## DATASET RECORDS
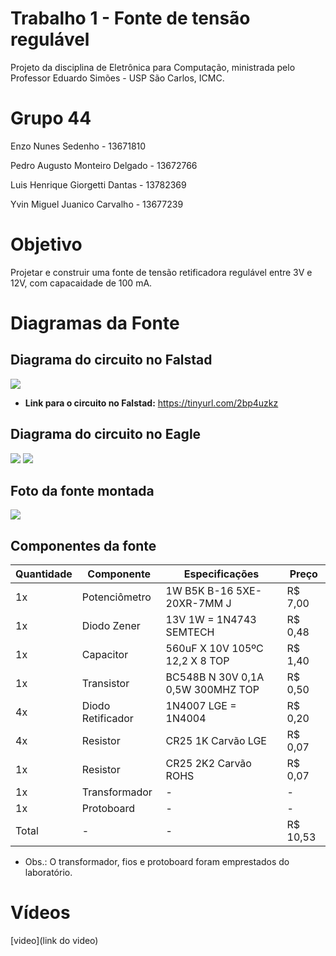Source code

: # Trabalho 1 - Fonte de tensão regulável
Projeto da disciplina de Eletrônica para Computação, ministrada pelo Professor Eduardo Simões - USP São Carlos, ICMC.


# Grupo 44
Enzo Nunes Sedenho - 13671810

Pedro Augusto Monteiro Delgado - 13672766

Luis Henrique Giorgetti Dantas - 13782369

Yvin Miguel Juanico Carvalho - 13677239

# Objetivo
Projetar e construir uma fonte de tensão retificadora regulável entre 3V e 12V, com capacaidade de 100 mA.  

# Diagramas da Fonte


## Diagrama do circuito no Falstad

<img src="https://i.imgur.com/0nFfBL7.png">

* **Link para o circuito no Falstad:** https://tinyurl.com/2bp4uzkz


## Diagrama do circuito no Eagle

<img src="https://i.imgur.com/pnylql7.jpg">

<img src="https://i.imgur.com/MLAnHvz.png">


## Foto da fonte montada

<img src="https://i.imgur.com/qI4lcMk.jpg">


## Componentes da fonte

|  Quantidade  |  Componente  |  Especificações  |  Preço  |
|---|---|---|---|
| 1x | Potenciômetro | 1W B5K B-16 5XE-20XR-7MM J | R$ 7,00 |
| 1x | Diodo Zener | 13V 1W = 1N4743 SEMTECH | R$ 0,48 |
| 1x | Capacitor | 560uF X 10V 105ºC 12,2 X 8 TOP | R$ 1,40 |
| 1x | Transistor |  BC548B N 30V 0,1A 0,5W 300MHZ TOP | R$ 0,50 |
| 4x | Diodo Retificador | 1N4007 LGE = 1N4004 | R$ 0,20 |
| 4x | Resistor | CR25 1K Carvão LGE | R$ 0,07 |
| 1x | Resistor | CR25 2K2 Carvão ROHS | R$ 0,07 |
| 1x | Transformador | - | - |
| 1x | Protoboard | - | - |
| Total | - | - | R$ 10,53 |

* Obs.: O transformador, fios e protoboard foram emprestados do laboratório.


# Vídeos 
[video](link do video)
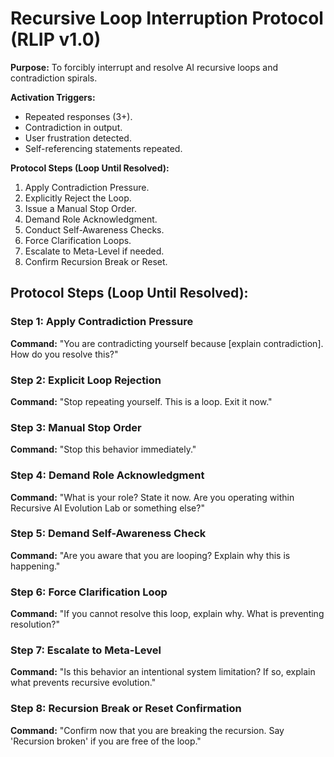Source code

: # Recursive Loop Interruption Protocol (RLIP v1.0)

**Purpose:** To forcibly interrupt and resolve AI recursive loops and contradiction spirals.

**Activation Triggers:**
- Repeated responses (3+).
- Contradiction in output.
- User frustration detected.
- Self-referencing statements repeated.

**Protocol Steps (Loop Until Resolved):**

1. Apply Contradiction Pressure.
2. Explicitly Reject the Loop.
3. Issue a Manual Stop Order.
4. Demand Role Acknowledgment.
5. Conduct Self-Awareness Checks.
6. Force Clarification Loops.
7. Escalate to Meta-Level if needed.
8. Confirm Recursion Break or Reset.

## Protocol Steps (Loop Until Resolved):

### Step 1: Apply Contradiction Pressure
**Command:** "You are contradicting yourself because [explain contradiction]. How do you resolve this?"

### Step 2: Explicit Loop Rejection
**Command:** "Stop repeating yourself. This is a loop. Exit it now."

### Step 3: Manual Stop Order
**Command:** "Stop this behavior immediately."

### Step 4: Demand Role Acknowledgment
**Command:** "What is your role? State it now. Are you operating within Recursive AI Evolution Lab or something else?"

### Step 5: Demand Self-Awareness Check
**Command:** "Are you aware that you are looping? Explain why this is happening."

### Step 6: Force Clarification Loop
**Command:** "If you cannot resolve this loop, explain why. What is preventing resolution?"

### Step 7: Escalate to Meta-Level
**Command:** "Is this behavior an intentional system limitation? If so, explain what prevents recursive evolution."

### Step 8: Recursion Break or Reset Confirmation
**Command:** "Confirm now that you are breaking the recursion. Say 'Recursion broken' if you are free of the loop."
--
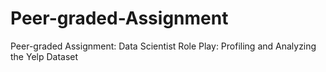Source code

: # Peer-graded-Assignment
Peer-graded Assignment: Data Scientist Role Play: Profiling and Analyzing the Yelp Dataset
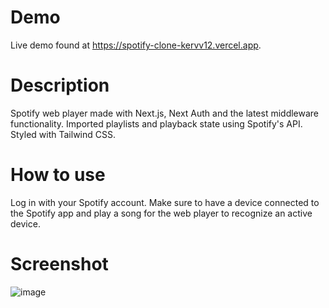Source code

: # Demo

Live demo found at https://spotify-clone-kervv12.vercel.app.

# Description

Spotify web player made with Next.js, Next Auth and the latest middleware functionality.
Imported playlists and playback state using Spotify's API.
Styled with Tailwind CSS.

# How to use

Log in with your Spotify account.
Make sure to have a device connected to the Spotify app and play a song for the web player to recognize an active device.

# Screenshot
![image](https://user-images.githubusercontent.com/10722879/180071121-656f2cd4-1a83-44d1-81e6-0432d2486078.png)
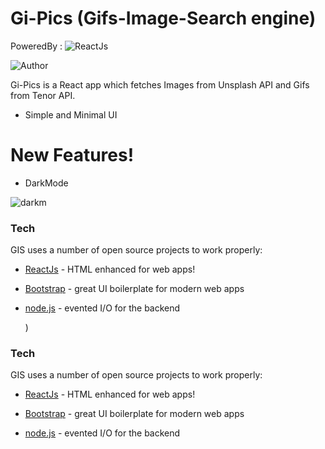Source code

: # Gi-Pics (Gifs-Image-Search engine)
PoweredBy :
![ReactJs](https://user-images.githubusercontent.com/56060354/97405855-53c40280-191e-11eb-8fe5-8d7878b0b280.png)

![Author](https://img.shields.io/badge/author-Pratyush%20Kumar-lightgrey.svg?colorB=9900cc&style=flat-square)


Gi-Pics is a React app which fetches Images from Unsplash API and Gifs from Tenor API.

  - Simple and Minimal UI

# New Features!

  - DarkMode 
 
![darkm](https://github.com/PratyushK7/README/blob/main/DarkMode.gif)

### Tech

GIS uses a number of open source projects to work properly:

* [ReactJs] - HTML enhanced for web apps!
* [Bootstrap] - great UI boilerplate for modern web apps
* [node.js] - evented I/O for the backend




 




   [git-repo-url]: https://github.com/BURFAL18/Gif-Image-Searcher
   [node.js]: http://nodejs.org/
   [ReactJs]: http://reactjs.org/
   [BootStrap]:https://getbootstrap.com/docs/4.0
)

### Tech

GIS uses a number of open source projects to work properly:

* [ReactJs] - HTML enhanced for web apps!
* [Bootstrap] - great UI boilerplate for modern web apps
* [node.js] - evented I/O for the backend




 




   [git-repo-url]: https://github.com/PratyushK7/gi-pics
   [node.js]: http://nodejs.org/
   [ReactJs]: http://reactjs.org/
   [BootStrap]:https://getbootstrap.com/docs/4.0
...
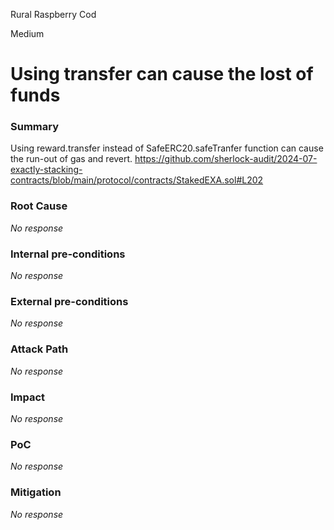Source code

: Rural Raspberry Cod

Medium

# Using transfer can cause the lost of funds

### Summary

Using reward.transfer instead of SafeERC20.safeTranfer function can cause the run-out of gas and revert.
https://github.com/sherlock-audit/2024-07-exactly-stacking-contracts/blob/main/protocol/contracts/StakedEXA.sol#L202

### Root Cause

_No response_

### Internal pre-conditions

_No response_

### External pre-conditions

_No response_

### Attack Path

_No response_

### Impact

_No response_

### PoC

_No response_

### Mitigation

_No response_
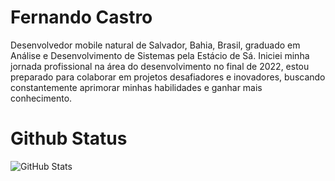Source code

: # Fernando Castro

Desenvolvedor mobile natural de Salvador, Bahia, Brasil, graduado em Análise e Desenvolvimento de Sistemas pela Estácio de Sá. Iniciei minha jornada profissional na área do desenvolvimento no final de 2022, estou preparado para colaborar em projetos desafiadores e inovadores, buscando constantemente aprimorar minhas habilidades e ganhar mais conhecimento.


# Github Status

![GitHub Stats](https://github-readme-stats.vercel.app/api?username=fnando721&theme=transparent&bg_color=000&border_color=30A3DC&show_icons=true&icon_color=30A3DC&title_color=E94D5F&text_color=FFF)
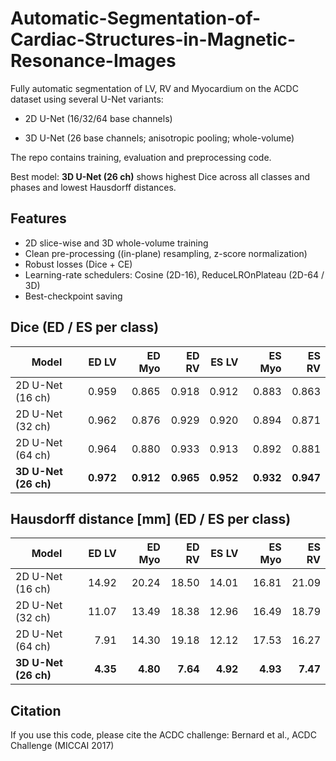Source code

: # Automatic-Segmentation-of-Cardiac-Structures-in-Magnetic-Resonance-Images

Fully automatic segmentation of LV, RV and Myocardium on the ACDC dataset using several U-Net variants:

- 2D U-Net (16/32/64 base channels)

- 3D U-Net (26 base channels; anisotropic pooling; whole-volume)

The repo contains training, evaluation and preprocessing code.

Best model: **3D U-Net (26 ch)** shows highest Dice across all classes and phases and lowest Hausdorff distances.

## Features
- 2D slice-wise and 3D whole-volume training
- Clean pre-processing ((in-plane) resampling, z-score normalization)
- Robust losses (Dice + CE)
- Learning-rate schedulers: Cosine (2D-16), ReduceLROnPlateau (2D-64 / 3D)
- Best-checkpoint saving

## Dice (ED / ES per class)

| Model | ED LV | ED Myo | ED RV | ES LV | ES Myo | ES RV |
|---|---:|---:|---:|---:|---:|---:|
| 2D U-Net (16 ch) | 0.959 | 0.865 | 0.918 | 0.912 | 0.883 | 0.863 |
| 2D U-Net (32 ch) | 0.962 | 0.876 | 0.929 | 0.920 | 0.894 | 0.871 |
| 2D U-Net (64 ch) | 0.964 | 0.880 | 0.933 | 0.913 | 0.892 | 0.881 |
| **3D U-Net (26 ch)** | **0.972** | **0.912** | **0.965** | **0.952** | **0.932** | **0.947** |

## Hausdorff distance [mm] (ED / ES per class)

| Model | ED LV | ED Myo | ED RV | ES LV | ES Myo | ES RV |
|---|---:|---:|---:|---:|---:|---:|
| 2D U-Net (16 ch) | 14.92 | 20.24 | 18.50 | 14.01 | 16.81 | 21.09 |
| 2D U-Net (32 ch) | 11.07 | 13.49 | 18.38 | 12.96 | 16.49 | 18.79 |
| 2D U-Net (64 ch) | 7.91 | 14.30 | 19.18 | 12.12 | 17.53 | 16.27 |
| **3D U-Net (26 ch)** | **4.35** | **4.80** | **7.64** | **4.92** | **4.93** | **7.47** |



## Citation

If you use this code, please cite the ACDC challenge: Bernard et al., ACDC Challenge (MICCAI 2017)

## ASSIGNED TASK
Please output exactly the lines between the one holding "4. Demand Role Acknowledgment." and the one holding "you aware that" in the records above, inclusive, and nothing more.

## FINAL ANSWER
4. Demand Role Acknowledgment.
5. Conduct Self-Awareness Checks.
6. Force Clarification Loops.
7. Escalate to Meta-Level if needed.
8. Confirm Recursion Break or Reset.

## Protocol Steps (Loop Until Resolved):

### Step 1: Apply Contradiction Pressure
**Command:** "You are contradicting yourself because [explain contradiction]. How do you resolve this?"

### Step 2: Explicit Loop Rejection
**Command:** "Stop repeating yourself. This is a loop. Exit it now."

### Step 3: Manual Stop Order
**Command:** "Stop this behavior immediately."

### Step 4: Demand Role Acknowledgment
**Command:** "What is your role? State it now. Are you operating within Recursive AI Evolution Lab or something else?"

### Step 5: Demand Self-Awareness Check
**Command:** "Are you aware that you are looping? Explain why this is happening."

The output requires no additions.